[Data excerpts]
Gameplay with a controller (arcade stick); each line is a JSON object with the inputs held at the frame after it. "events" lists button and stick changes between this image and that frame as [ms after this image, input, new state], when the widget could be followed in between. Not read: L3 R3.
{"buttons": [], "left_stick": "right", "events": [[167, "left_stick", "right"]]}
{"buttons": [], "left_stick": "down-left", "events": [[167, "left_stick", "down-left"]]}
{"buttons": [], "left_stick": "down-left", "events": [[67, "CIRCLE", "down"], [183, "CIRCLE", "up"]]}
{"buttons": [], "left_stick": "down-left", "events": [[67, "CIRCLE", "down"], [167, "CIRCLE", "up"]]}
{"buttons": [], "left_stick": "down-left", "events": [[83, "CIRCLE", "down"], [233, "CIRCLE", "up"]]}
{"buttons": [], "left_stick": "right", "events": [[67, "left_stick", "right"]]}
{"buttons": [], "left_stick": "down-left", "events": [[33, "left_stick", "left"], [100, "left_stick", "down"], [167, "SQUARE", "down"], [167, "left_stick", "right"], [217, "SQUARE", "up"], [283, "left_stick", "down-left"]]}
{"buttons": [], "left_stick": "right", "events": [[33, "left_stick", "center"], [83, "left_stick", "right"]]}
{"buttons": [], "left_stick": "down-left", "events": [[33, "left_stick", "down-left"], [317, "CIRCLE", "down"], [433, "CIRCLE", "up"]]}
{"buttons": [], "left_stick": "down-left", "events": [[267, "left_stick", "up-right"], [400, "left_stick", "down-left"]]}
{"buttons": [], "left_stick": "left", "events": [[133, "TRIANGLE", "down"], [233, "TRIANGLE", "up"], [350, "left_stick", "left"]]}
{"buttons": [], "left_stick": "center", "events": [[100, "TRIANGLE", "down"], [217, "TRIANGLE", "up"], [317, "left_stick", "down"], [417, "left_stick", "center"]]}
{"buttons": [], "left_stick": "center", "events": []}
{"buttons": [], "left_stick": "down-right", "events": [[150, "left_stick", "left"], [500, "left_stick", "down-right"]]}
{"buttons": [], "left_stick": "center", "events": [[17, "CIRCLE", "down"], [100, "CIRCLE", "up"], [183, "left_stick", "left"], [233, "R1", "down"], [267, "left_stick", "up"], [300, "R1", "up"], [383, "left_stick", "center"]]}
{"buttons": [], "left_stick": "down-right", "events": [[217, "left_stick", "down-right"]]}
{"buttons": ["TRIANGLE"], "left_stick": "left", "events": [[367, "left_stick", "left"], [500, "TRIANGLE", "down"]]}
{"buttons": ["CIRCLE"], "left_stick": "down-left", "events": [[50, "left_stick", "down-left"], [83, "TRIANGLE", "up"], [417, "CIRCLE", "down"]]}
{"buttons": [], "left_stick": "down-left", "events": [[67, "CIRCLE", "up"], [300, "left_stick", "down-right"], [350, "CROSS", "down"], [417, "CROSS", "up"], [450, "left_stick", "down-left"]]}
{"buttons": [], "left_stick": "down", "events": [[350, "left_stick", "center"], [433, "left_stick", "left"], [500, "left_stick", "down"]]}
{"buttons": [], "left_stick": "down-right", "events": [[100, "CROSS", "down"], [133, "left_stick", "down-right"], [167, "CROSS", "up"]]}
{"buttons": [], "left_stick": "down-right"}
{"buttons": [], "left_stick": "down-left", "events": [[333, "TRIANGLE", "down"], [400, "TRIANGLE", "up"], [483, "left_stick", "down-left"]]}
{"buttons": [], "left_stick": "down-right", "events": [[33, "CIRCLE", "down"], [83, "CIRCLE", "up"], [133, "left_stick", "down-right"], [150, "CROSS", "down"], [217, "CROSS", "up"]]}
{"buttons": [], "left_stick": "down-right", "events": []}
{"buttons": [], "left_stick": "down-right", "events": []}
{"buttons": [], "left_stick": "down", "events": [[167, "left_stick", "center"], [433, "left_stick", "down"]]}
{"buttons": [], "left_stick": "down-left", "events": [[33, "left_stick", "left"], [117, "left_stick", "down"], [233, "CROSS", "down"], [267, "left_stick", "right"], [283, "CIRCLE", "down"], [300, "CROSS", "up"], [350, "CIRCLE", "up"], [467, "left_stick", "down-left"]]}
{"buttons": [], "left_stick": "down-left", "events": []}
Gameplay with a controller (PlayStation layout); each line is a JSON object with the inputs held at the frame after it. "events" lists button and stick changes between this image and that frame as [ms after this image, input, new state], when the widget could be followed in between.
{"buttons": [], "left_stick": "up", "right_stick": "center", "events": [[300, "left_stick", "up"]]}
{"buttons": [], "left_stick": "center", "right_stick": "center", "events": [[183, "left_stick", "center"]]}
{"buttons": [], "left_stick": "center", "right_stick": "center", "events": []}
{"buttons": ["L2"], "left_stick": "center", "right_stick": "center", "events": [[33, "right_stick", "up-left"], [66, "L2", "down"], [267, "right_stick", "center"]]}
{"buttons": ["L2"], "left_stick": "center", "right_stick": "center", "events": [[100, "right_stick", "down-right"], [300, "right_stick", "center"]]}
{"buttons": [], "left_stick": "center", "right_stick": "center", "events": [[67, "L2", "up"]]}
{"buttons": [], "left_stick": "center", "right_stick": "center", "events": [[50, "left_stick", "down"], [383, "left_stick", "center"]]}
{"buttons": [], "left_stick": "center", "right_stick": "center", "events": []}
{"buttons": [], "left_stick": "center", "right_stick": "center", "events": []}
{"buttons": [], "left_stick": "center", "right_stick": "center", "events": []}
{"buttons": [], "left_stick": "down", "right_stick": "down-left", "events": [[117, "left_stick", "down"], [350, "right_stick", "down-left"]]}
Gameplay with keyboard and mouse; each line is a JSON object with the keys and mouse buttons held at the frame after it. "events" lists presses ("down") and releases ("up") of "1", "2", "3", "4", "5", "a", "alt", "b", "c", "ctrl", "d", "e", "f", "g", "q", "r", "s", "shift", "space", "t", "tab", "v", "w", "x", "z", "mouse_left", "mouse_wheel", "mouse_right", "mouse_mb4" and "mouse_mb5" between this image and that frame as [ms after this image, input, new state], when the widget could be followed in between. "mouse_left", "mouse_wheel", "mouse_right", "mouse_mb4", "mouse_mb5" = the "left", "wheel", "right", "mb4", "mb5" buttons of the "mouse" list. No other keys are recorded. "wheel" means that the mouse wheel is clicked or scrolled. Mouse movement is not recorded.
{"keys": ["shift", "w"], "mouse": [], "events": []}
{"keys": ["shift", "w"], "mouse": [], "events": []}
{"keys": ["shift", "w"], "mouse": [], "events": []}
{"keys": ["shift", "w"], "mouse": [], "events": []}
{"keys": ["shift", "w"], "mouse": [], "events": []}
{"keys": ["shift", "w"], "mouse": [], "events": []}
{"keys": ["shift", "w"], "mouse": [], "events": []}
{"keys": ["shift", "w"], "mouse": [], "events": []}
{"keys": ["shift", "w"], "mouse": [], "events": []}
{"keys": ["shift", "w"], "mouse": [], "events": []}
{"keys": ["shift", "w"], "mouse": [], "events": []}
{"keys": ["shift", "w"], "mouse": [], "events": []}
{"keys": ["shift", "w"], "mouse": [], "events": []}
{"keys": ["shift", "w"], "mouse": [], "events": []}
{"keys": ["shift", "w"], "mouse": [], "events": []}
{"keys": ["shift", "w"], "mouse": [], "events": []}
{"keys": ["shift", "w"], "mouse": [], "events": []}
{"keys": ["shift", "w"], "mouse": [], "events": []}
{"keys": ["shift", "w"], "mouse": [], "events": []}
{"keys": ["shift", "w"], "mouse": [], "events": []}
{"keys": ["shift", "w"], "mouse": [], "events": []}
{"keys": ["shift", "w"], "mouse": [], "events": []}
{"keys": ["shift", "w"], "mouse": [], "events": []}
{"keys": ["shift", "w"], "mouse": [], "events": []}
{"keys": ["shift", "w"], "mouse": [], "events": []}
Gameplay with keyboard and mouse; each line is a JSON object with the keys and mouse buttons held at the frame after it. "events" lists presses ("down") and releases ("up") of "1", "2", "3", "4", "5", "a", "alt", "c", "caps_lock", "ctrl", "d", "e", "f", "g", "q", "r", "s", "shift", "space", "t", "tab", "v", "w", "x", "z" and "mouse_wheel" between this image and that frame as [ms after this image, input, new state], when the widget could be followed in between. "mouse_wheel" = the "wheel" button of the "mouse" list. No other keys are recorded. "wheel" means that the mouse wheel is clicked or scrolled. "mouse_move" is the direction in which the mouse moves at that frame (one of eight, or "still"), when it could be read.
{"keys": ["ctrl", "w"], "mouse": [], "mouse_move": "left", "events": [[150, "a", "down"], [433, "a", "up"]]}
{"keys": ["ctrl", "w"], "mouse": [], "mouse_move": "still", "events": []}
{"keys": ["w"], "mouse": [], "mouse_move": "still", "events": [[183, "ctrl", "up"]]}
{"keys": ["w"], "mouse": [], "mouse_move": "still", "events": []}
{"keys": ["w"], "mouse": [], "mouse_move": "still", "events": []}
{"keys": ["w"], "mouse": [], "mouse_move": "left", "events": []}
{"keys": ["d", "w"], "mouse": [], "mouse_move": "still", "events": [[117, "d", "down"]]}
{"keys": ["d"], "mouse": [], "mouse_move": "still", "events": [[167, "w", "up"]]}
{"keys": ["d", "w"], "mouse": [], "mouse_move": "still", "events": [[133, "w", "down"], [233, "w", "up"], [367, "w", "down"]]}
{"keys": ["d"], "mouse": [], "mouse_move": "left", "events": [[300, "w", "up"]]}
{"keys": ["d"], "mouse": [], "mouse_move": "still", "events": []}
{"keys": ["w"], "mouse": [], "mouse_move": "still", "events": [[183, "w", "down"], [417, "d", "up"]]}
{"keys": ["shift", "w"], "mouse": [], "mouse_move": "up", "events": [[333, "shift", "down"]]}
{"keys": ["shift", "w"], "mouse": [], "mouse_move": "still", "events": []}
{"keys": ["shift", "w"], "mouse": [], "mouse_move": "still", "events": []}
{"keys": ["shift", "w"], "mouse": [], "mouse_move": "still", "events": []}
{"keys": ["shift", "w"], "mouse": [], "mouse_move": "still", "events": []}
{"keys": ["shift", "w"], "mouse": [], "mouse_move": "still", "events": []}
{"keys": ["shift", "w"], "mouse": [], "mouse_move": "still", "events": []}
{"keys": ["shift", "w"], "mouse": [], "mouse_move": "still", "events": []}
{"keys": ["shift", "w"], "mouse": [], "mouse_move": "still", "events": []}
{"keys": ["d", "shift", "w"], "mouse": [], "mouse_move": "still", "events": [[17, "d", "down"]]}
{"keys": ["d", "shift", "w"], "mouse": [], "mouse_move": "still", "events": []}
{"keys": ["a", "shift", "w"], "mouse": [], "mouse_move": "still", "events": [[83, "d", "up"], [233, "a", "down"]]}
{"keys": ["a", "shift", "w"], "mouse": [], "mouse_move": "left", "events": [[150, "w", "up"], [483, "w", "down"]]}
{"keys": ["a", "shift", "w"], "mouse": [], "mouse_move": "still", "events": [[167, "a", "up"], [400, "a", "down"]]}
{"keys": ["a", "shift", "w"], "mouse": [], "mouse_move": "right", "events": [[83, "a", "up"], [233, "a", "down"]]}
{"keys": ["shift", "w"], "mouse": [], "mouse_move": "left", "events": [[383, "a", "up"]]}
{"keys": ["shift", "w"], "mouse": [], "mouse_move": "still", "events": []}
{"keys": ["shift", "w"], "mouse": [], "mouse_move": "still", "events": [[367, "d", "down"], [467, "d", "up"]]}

=== What to produce ===
From the entries above, copy every line where the word "changes" shows up.

=== Reply ===
Gameplay with a controller (arcade stick); each line is a JSON object with the inputs held at the frame after it. "events" lists button and stick changes between this image and that frame as [ms after this image, input, new state], when the widget could be followed in between. Not read: L3 R3.
Gameplay with a controller (PlayStation layout); each line is a JSON object with the inputs held at the frame after it. "events" lists button and stick changes between this image and that frame as [ms after this image, input, new state], when the widget could be followed in between.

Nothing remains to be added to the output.